Angelina Jolie decries ‘unimaginable’ plight of Yemenis

UNHCR Special Envoy and actress Angelina Jolie has decried the “unimaginable” suffering she has seen during a visit to Yemen. She has sounded the alarm about "impoverished" conditions in the war-ravaged country, the scene of an all-out war staged by Saudi Arabia and its allies since 2014.

Jolie, the star and director of numerous films, sounded the alarm about impoverished conditions in Yemen after meeting displaced Yemenis in the south and the north of the country.

“The level of human suffering here is unimaginable,” said Jolie, celebrity envoy for the UN refugee agency since 2011.

“For every day that Yemen’s brutal conflict continues, more and more innocent lives are lost, and more people will continue to suffer,” she added.

The actress met families displaced by fighting living in flimsy shelters in southern Yemen’s Lahj governorate.

One mother told the actress how she struggles to feed her children and enrol them in school.

In the north, the actress heard similarly tragic stories of death, displacement and suffering amid fighting between rebels, pro-government and foreign coalition forces.

Jolie noted how headlines are dominated by “suffering and horror” but that this can mask “displays of compassion and international solidarity” that she witnessed during her three-day visit, which began on Sunday.
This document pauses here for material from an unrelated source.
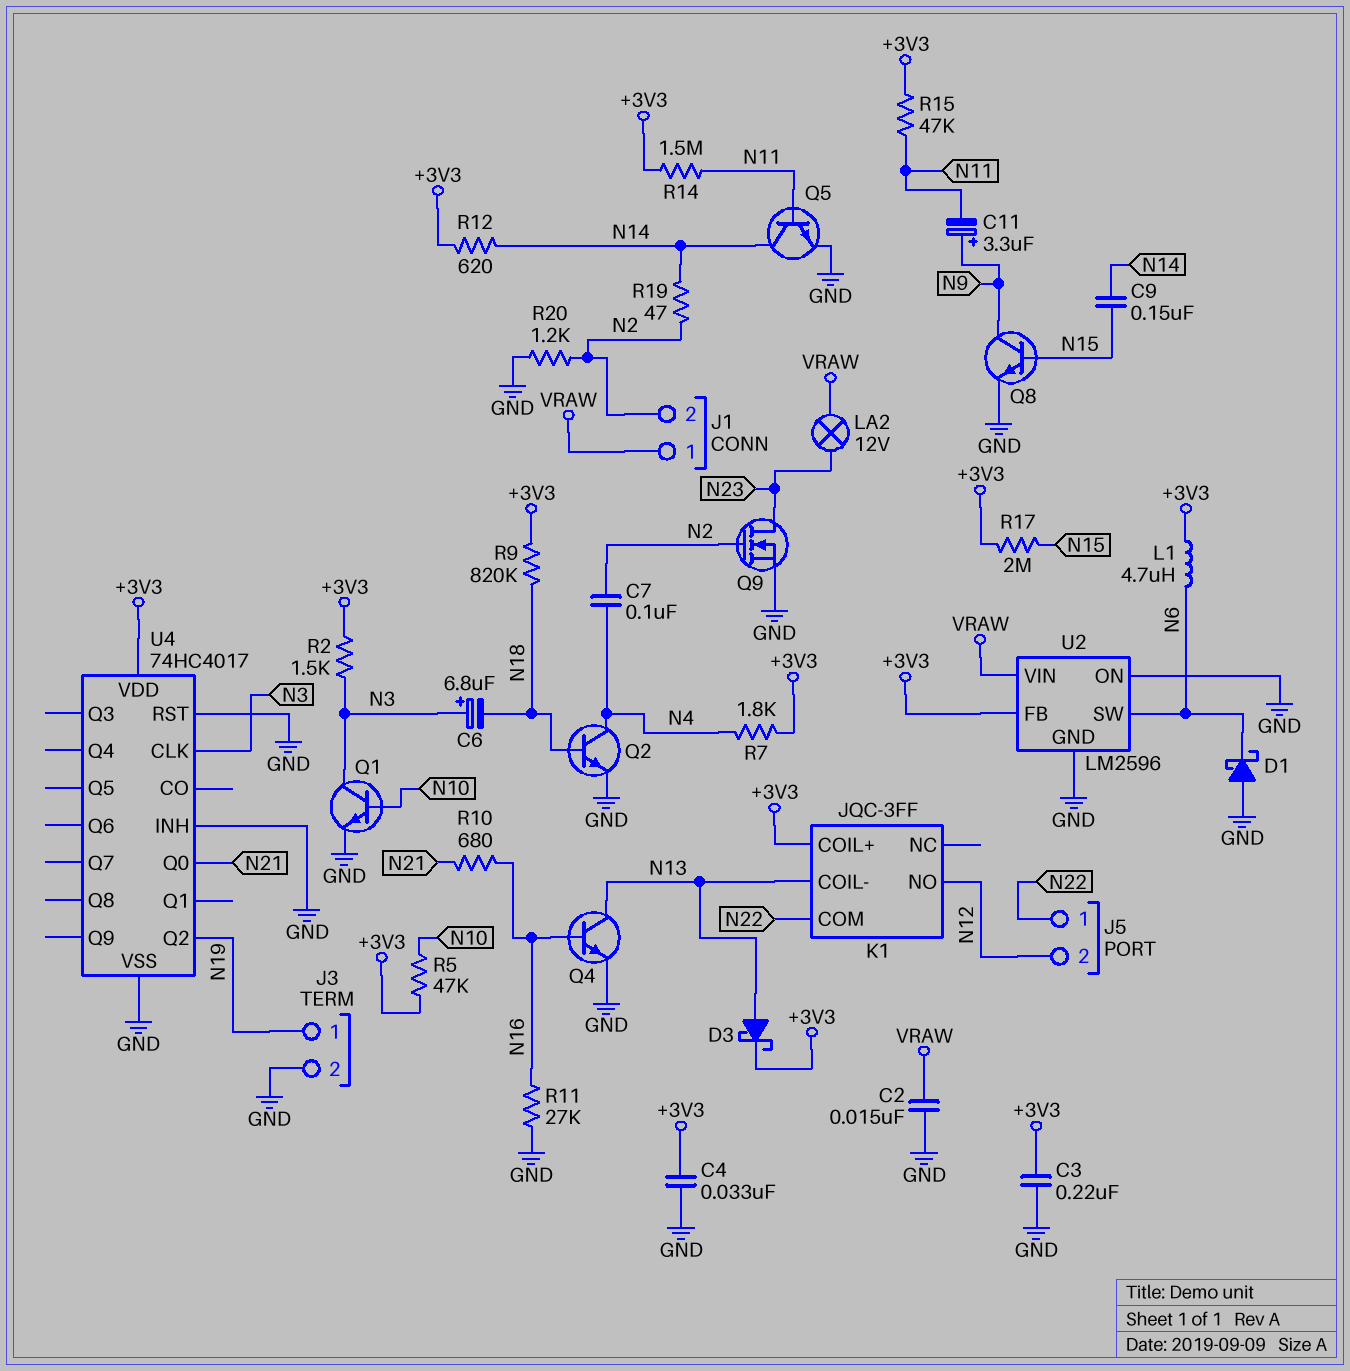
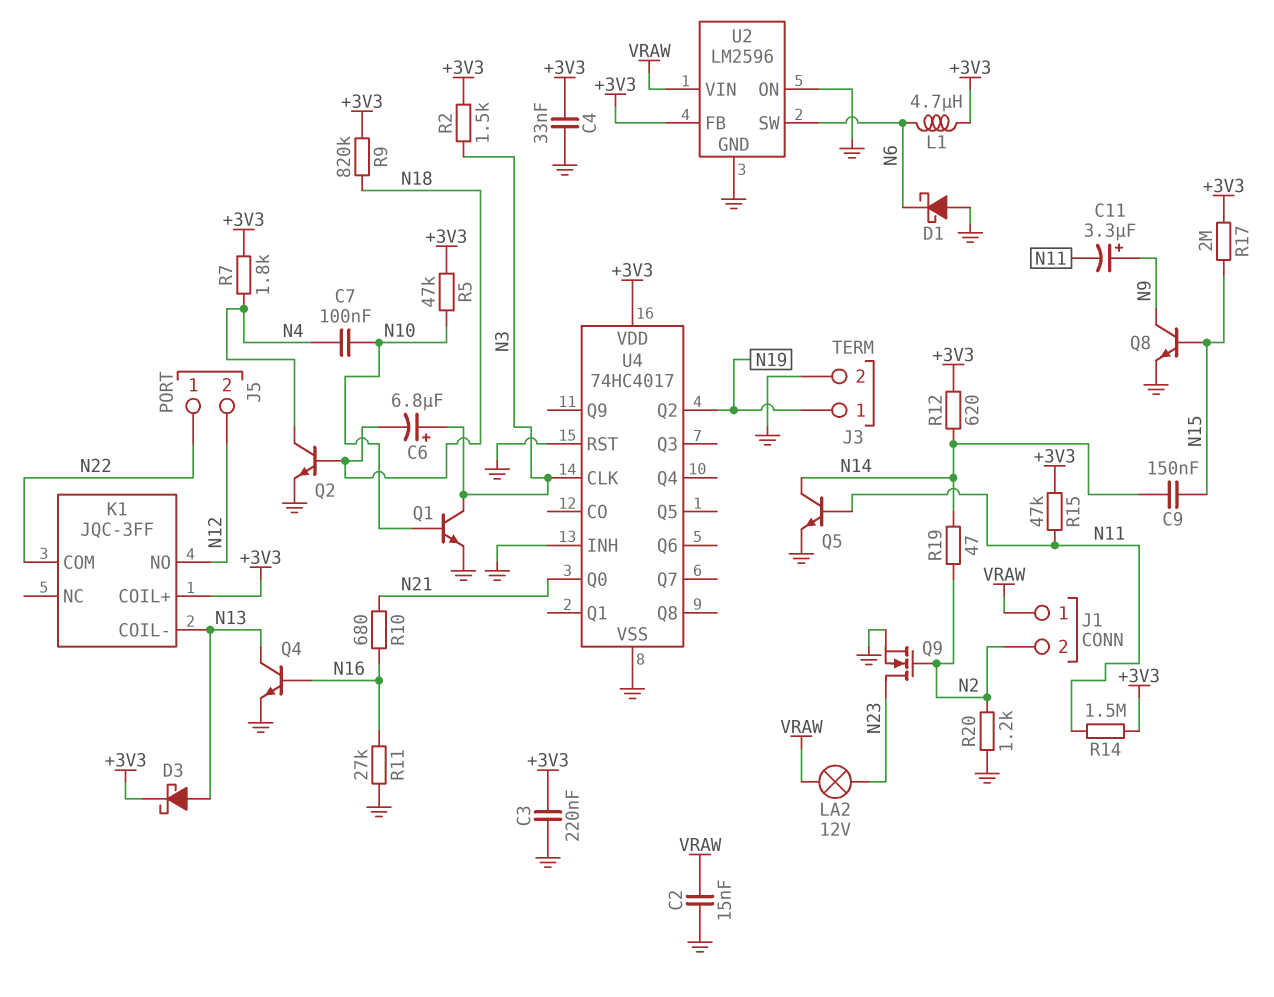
C7: 100nF (N2, N4) -> 100nF (N4, N10)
“I hope this compassion and solidarity will be extended to the people of Yemen, who urgently need a swift and peaceful resolution to this conflict,” she stated.

Her visit came in the run-up to the annual pledging meeting for Yemen on March 16.

UN aid chiefs worry that donor fatigue will affect the event, as governments shift spending to Ukraine, Afghanistan and other global hotspots.

She said aid appeals were “underfunded globally” and urged donors to give generously, according to a statement from UNHCR.

“We urgently need to find solutions that enable conflicts to be addressed and displaced people to be able to return home in dignity and safety,” she added.

Saudi Arabia and its allies launched a war against the Arab world’s most impoverished nation in March 2015. The war has been seeking to restore power in Yemen to Riyadh’s favorite officials.

The war has left hundreds of thousands of Yemenis dead and displaced millions more. It has also destroyed Yemen’s infrastructure and spread famine and infectious diseases there.

The war has claimed more than 370,000 lives, directly and indirectly, the UN says, and has caused widespread suffering, with four fifths of Yemen’s 30 million people needing aid.

The fighting has seen some 80 percent of the population, or 24 million people, relying on aid and assistance, including 14.3 million who are in acute need.